Tussenuitspraak inzake Europees Aanhoudingsbevel met betrekking tot een Poolse verdachte

Op 12 oktober 2022 heeft de Rechtbank Amsterdam een tussenuitspraak gedaan in een zaak betreffende een Europees Aanhoudingsbevel (EAB) tegen een Poolse verdachte. De vordering tot overlevering is ingediend door de officier van justitie op 28 juli 2022. De rechtbank heeft de identiteit van de opgeëiste persoon vastgesteld en de ontvankelijkheid van de officier van justitie beoordeeld. De raadsvrouw van de verdachte voerde aan dat de officier van justitie niet-ontvankelijk moest worden verklaard, omdat eerder een overleveringsverzoek was afgewezen. De rechtbank verwierp dit verweer en oordeelde dat de officier van justitie ontvankelijk was in haar vordering, aangezien de uitvoerende rechterlijke autoriteit op elk EAB een beslissing moet nemen, ook als de overlevering eerder is geweigerd.
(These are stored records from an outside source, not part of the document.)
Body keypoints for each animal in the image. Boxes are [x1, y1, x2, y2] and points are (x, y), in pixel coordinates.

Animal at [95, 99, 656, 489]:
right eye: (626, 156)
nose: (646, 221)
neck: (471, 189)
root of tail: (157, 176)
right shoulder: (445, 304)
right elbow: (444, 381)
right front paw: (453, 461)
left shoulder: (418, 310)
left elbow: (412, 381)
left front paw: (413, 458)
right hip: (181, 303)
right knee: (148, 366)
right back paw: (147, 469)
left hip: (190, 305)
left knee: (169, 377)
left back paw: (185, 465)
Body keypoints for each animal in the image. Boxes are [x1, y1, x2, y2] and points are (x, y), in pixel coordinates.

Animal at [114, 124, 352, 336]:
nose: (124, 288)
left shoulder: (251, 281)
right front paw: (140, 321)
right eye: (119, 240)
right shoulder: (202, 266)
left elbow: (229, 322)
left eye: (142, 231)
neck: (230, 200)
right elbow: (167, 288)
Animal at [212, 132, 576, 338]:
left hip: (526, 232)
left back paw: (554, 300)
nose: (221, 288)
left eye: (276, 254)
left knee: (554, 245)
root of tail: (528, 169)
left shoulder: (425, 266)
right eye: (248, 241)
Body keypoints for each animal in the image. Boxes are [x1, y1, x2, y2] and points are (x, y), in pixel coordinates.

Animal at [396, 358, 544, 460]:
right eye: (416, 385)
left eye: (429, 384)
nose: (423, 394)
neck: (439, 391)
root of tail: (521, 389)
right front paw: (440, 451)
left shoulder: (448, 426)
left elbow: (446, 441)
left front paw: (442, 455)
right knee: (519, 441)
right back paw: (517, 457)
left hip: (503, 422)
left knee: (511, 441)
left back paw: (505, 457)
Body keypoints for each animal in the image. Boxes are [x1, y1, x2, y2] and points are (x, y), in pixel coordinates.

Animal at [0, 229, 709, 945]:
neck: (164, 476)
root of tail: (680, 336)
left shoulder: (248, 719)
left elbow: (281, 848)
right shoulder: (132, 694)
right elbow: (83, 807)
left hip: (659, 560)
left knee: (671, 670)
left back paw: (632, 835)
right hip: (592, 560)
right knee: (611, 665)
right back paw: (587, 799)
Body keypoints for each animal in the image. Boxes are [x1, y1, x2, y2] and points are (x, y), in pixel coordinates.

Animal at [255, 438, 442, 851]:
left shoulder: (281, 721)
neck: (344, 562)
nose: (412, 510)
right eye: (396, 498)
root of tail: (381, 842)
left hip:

De rechtbank heeft vervolgens de inhoud van het EAB beoordeeld, dat betrekking heeft op een vrijheidsstraf van één jaar en zes maanden. De raadsvrouw voerde aan dat de overlevering moest worden geweigerd op basis van artikel 12 van de Overleveringswet, omdat de verdachte niet op de hoogte was van de zitting. De rechtbank oordeelde echter dat de verdachte op de hoogte was van de strafrechtelijke procedure en dat hij niet zorgvuldig was geweest in het nakomen van zijn verplichtingen. De rechtbank concludeerde dat de overlevering niet in strijd was met de verdedigingsrechten van de verdachte.

Daarnaast werd het gelijkstellingsverweer van de raadsvrouw besproken, waarbij werd gesteld dat de verdachte gelijkgesteld moest worden met een Nederlander vanwege zijn langdurige verblijf in Nederland. De rechtbank oordeelde dat dit verweer onvoldoende onderbouwd was, maar besloot het onderzoek te heropenen om de verdachte de kans te geven om aanvullende stukken ter onderbouwing van zijn verweer over te leggen. De rechtbank schorste het onderzoek voor onbepaalde tijd, met de verplichting om de zaak voor het verstrijken van de beslistermijn opnieuw te behandelen.

Uitspraak

RECHTBANK AMSTERDAM

INTERNATIONALE RECHTSHULPKAMER

Parketnummer: 13/187296-22 (EAB II)
RK nummer: 22/3708
Datum uitspraak: 12 oktober
TUSSEN UITSPRAAK
op de vordering ex artikel 23 Overleveringswet (OLW), ingediend door de officier van justitie bij deze rechtbank. Deze vordering dateert van 28 juli 2022 en betreft onder meer het in behandeling nemen van een Europees aanhoudingsbevel (EAB).
Dit EAB is uitgevaardigd op 9 mei 2017 door
the Provincial Court in Lublin(Polen) en strekt tot de aanhouding en overlevering van:
[opgeëiste persoon] ,
geboren te [geboorteplaats] (Polen) op [geboortedag] 1987,
zonder vaste woon- of verblijfplaats in Nederland,
gedetineerd [detentieplaats] ,
hierna te noemen de opgeëiste persoon.

1.Procesgang

De vordering is behandeld op de openbare zitting van 28 september 2022. Het verhoor heeft plaatsgevonden in tegenwoordigheid van de officier van justitie, mr. M. Westerman. De opgeëiste persoon is bijgestaan door zijn raadsvrouw, mr. P.M. Langereis, advocaat te Zoetermeer, en door een tolk in de Poolse taal.
Op grond van artikel 22, derde lid, OLW heeft de rechtbank de termijn waarbinnen zij op grond van het eerste lid van dit artikel uitspraak moet doen met dertig dagen verlengd, omdat zij die verlenging nodig heeft om over de verzochte overlevering te beslissen.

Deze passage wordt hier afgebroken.